For more than two decades, Addario has been resolutely documenting war zones, states in crisis and the refugee diaspora. This September, the School of Visual Arts (SVA) in New York will award the photojournalist with the 32nd annual Masters Series Award and a retrospective in Chelsea that looks at her career documenting humanitarian emergencies, from the Democratic Republic of Congo to South Sudan.

For the New York Times, Addario covered the frontlines of America’s war in Afghanistan, the Taliban before and after 9/11, and the rise and fall of Saddam Hussein. She eventually turned her eye towards Africa and spent six years in Darfur, where she was one of the few journalists able to able to work in the country after an arrest warrant was issued for the Sudanese President Omar al Bashir on charges of crimes against humanity and war crimes for his role in the genocide. Recently she has been documenting Russia’s war against Ukraine.

Ukrainians clean up debris after a residential building was hit by Russian missiles in south Kyiv, Ukraine, February 2022. Lynsey Addario.

Throughout her career, Addario has been drawn to stories about women and girls, especially those who have experience violence and the use of rape as a weapon.
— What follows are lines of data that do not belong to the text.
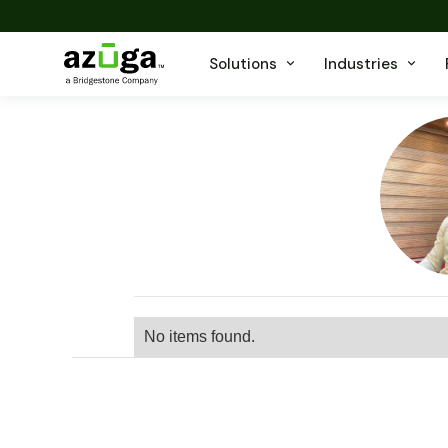
Solutions
Industries
No items found.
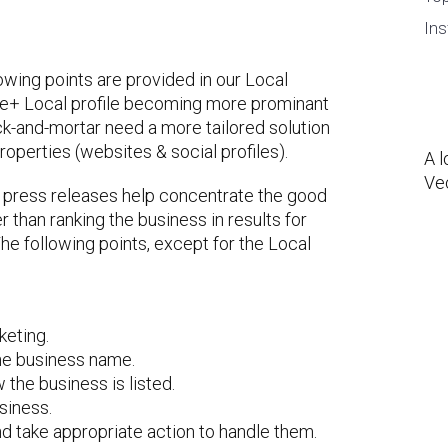
Ins
lowing points are provided in our Local
le+ Local profile becoming more prominant
ick-and-mortar need a more tailored solution
roperties (websites & social profiles).
A l
Ve
ar press releases help concentrate the good
than ranking the business in results for
he following points, except for the Local
eting.
the business name.
the business is listed.
siness.
d take appropriate action to handle them.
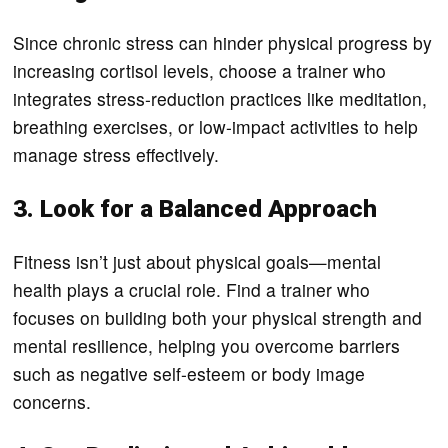
Since chronic stress can hinder physical progress by
increasing cortisol levels, choose a trainer who
integrates stress-reduction practices like meditation,
breathing exercises, or low-impact activities to help
manage stress effectively.
3. Look for a Balanced Approach
Fitness isn’t just about physical goals—mental
health plays a crucial role. Find a trainer who
focuses on building both your physical strength and
mental resilience, helping you overcome barriers
such as negative self-esteem or body image
concerns.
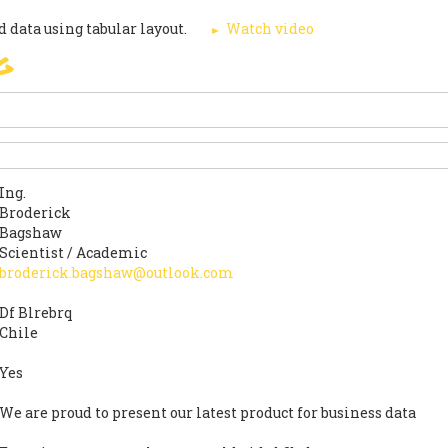
 data using tabular layout.
Watch video
g
ПОДПИШЕТЕ
PARIS AGREEMENT
SUPPO
Ing.
Broderick
Bagshaw
Scientist / Academic
broderick.bagshaw@outlook.com
Df Blrebrq
Chile
Yes
We are proud to present our latest product for business data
She began a long-term project in 2009 on maternal mortality, documenting complications associated with women dying in childbirth in places including Sierra Leone, India, the Philippines and the US.

Addario has also published two books, a best-selling memoir titled It’s What I Do: A Photographer’s Life of Love and War (2015) and a sometimes-painful, always illuminating book of photography and ephemera, titled Of Love & War (2018).

“It is an incredible honour to be selected for the SVA Masters Series. At a time when truth is being disputed and journalism is under attack, the visibility SVA brings to the content and issues in my photographs helps highlight the importance of photography in fostering a better understanding of the world around us,” says Addario. “I hope the exhibition will give people a greater perspective beyond the borders of the US. I hope the images are educational and insightful and provide historical context to wars and humanitarian crises of the past two decades.”

There will be an artist talk hosted at the SVA theatre on 9 September between Addario and the director of photography for the New York Times, Kathy Ryan.